Agar Sunnah selalu membumi dan sekaligus melangit di tengah masyarakat, maka kita memerlukan sebuah konsep atau metodologi bagaimana berinteraksi terhadap Sunnah dengan benar dan ilmiyah, dan dikarenakan oleh maqasid (tujuan) secara umum diturunkan syariat Islam adalah untuk kemaslahatan umat manusia, maka kita harus selalu mampu mengkomunikasikan antara Sunnah dan kemaslahatan tersebut dalam berbagai lini kehidupan, dalam istilah Arab dikatakan “at ta’amul al maqasidi” atau “at ta’amul al mashlahi”, inilah yang penulis maksud dengan interaksi dengan Sunnah berbasis maqasid.

Kesuksesan dalam merumuskan konsep ini akan menjauhkan kita dari interaksi kaku dan ekstrim yang selalu berupaya untuk melaksanakan semua yang datang dari Nabi secara harfiah (tekstual) dengan alasan Sunnah, tanpa memperhatikan tujuan disyariatkannya sesuatu yang dikatakan atau yang dilakukan oleh sang panutan itu, atau tanpa membedakan mana yang tekstual dan mana yang kontekstual. sebagaimana metode ini juga akan membimbing kita untuk tidak terjebak kepada interaksi liberal yang terkesan asal-asalan, selalu mengedepankan kemaslahatan dengan segala bentuk kebebasan berpikir tanpa batas, bahkan kemaslahatan dianggap diatas segala-galanya meskipun akan mengorbankan hadits dan Sunnah yang telah nyata shoheh dan qath’i.

At ta’amul al maqasidi (interaksi berbasis maqasid) merupakan sebuah konsep alternatif moderat yang akan menengahi kedua kubu ekstrim diatas, karena ia tetap mengedepankan “mashlahah” tanpa mengabaikan otentisitas sebuah Sunnah atau teks syari’ah secara umum.

B. Subtansi dan dasar pemikiran ta’amul maqasidi :

Ta’amul maqasidi (interaksi berbasis maqasid) terhadap hadits atau Sunnah mencakup dua sisi sekaligus yaitu: pemahaman dan aplikasi. Maksudnya adalah upaya memahami kandungan yang terdapat dalam hadits dan Sunnah Rasul serta penerapannya pada realitas yang harus selalu berorientasi kepada pembuktian dan perwujudan maqasid syari’ah yang berujung kepada kemaslahatan umat.

Metode seperti ini adalah sebuah keharusan, karena berinteraksi dengan Sunnah rasul dengan berbasis maqasid adalah Sunnah itu sendiri. Dengan arti kata Nabi Muhammad SAW lah sebagai guru pertama yang telah mengajarkan kita bagaimana berinteraksi yang benar dalam memahami dan mengamalkan Sunnah beliau. Hal ini terlihat pada banyak interaksi sosial antara beliau dan para sahabatnya. Salah satunya ketika beliau mendapatkan satu pertanyaan dari dua orang berbeda, pertanyaannya adalah “bolehkah saya mencium istri disiang Ramadhan?” ketika yang bertanya itu adalah seorang pemuda beliau langsung menjawab “tidak boleh” tetapi ketika pertanyaan yang sama muncul dari seorang kakek tua beliau berkata “tidak mengapa” karena beliau tau bahwa kakek tersebut akan mampu menahan gejolak nafsunya. Peristiwa ini mengisyaratkan bahwa dibalik hukum tersebut ada illat, yaitu kekhawatiran akan mempengaruhi keabsahan ibadah puasa. Hari ini kalau kita menghadapi pertanyaan yang sama yang datang dari seseorang yang sudah tua, kita tidak mesti menjawab sebagaimana jawaban rasul diatas dengan alasan Sunnah, karena bukan tidak mungkin illat hukumnya ada pada orang tersebut. Begitulah interaksi terhadap Sunnah berbasis maqasid.

> Daftar yang Diberikan:

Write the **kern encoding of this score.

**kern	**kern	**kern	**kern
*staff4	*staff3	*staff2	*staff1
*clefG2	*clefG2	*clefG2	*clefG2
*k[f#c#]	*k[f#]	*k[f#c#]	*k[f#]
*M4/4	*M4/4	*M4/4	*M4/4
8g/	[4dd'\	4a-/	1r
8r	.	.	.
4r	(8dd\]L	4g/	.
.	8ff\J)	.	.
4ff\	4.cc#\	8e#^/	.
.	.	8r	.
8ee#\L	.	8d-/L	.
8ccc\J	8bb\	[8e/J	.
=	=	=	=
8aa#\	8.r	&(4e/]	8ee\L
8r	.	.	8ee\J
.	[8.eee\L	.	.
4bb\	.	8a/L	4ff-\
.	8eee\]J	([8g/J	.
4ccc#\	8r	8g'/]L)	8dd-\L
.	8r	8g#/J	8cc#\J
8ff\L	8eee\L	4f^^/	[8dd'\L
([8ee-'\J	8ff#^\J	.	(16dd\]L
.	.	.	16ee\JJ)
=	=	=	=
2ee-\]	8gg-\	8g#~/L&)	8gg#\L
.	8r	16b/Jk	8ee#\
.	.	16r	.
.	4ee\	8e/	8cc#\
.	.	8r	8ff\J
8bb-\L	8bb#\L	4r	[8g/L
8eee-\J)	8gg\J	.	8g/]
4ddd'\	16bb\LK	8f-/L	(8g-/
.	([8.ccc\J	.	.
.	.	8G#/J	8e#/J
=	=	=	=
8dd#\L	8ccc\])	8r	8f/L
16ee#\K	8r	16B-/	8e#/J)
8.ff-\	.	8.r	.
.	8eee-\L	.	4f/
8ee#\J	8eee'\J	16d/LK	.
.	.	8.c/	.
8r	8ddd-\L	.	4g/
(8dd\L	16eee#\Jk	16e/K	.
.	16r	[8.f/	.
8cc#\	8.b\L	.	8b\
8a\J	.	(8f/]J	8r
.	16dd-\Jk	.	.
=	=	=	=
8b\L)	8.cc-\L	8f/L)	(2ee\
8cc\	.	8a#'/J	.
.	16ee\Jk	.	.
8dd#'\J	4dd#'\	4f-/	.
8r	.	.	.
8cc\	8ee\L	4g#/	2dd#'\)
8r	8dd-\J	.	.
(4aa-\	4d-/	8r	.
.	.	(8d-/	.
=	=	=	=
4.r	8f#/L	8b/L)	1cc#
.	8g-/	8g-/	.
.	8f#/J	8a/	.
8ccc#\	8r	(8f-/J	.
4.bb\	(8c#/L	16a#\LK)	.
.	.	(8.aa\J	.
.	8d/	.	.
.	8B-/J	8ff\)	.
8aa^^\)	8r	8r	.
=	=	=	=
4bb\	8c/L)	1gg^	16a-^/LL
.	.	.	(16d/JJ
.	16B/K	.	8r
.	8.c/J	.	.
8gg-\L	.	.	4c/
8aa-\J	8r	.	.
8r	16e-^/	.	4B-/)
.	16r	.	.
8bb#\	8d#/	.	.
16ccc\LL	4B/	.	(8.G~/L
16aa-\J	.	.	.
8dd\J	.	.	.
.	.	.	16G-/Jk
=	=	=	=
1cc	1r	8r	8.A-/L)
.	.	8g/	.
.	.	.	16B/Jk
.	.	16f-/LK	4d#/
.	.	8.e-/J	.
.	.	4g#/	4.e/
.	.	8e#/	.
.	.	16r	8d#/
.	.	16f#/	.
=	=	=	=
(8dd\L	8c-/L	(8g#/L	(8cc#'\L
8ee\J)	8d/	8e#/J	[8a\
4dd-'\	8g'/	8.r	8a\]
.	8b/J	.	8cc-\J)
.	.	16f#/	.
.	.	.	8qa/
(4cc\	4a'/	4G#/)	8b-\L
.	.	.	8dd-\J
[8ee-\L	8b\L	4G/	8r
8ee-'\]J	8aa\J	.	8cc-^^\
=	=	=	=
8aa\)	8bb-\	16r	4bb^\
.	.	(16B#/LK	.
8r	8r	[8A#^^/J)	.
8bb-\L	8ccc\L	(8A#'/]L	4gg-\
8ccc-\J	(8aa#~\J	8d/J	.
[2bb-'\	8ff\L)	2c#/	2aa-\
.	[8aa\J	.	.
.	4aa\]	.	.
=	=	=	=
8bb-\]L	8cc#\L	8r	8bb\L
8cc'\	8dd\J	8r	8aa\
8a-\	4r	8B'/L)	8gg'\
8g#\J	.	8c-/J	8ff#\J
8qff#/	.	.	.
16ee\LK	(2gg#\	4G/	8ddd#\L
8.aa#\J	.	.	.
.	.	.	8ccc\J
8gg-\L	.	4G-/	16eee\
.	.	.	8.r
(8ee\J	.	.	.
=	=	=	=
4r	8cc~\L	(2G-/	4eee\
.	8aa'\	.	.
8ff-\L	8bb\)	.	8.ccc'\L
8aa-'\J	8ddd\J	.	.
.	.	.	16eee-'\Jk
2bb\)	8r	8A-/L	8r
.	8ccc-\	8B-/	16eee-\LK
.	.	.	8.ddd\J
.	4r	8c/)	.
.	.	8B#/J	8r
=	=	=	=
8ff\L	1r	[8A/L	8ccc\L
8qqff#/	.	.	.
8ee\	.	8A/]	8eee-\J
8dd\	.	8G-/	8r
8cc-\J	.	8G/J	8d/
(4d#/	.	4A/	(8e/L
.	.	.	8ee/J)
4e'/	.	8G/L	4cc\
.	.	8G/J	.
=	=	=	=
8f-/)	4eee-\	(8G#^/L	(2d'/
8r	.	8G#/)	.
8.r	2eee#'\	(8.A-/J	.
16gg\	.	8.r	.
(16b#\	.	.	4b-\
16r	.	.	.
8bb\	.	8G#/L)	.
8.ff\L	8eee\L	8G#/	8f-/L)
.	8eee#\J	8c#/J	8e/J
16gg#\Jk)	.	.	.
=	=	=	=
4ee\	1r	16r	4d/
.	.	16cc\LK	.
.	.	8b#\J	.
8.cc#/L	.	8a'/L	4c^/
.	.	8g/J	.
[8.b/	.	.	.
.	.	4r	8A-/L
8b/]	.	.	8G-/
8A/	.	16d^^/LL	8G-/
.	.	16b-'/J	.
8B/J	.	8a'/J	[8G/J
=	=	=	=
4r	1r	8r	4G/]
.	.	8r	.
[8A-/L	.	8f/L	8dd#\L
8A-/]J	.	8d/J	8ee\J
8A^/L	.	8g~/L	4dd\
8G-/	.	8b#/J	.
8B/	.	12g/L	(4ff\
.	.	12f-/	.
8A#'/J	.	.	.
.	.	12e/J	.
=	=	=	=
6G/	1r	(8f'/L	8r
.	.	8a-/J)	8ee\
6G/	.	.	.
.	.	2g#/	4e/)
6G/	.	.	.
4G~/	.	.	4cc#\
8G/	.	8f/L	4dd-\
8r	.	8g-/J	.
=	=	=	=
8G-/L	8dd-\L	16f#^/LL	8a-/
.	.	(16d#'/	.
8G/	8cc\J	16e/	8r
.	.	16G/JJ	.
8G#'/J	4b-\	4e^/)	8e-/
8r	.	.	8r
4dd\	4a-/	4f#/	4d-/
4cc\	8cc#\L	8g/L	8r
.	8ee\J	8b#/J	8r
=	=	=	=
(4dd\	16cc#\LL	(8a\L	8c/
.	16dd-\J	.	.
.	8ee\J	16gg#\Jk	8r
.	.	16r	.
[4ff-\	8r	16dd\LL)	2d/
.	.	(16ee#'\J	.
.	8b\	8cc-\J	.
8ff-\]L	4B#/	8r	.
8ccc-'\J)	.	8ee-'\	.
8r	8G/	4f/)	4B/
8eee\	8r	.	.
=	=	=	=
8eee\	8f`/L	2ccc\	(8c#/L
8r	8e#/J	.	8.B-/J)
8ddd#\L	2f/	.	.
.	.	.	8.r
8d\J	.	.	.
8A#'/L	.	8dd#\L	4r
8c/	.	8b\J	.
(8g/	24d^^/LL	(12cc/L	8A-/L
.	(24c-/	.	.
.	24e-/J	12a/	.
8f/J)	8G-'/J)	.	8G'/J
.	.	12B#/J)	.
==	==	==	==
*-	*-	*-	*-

> Tugas Anda:
1 > Salin tanpa perubahan bagian teks tentang interaksi dengan Sunnah berbasis maqasid yang dimulai dengan kata-kata "At ta’amul al maqasidi (interaksi" dan berakhir pada "kepada kemaslahatan umat.".
2 > Dalam teks tentang interaksi dengan Sunnah berbasis maqasid, sebutkan setiap istilah yang langsung diikuti penjelasan dalam tanda kurung, lengkap dengan penjelasannya.
3 > Teruskan teks tentang interaksi dengan Sunnah berbasis maqasid, dimulai sesudah kalimat terakhir yang ada.

> Hasil Pengerjaan:
1 >
At ta’amul al maqasidi (interaksi berbasis maqasid) merupakan sebuah konsep alternatif moderat yang akan menengahi kedua kubu ekstrim diatas, karena ia tetap mengedepankan “mashlahah” tanpa mengabaikan otentisitas sebuah Sunnah atau teks syari’ah secara umum.

B. Subtansi dan dasar pemikiran ta’amul maqasidi :

Ta’amul maqasidi (interaksi berbasis maqasid) terhadap hadits atau Sunnah mencakup dua sisi sekaligus yaitu: pemahaman dan aplikasi. Maksudnya adalah upaya memahami kandungan yang terdapat dalam hadits dan Sunnah Rasul serta penerapannya pada realitas yang harus selalu berorientasi kepada pembuktian dan perwujudan maqasid syari’ah yang berujung kepada kemaslahatan umat.

2 >
- maqasid (tujuan)
- harfiah (tekstual)
- At ta’amul al maqasidi (interaksi berbasis maqasid)
- Ta’amul maqasidi (interaksi berbasis maqasid)

3 >
Metode ini juga terlihat jelas dalam rekaman sejarah para sahabat yang selalu berusaha untuk memahami dan menerapkan hukum dengan bersandar kepada maqasid syari’ah yang tak jarang menyebabkan mereka melaksanakan sesuatu diluar ketentuan umum, meskipun hukum tersebut bersifat sesaat.

Contohnya apa yang dialami oleh sahabat Rasul Amr bin ‘Ash ketika dalam perjalanan perang Zatussalasil, dimalam harinya dimusim dingin beliau bermimpi yang mengharuskan beliau mandi, akan tetapi beliau hanya bertayammum lalu shalat menjadi imam untuk para sahabatnya, ketika peristiwa itu didengar oleh Nabi beliau berkata: “Hai ‘Amr, apakah engkau shalat (bahkan menjadi imam) sementara kamu dalam keadaan junub?”. ‘Amr menjawab: “ya Rasulullah, hal itu terpaksa saya lakukan karena saya takut mati kedinginan, sedangkan Allah berfirman: “janganlah kamu membunuh dirimu, sesungguhnya Allah maha penyayang terhadap dirimu”3. mendengar jawaban tersebut Rasulullah senyum tanpa mengomentari4.

Justru Rasulullah SAW menunjukkan penolakannya dan ketidaksetujuannya terhadap kelompok yang memahami hadis atau Sunnah secara jumud, kaku dan ekstrim, sebagaimana diceritakan oleh Ali bin Abi Thalib, ketika Rasulullah SAW megutus pasukan perang kemudian beliau memilih seorang Amir (pemimpin), lalu pemimpin tersebut menyalakan api unggun dan menyuruh mereka masuk kedalamnya (untuk menguji ketaatan mereka), sebagian diantara mereka ada yang ingin masuk karena ingin mengamalkan hadis Rasul tentang kewajiban taat kepada pemimpin dalam kondisi apapun, ketika peristiwa itu sampai kepada Rasul beliau berkata (dengan nada tidak setuju) “seandainya mereka masuk dan mentaatinya niscaya mereka tidak akan keluar lagi sampai hari kiamat”, setelah itu beliau memuji sebagian yang tidak mau mentaatinya5.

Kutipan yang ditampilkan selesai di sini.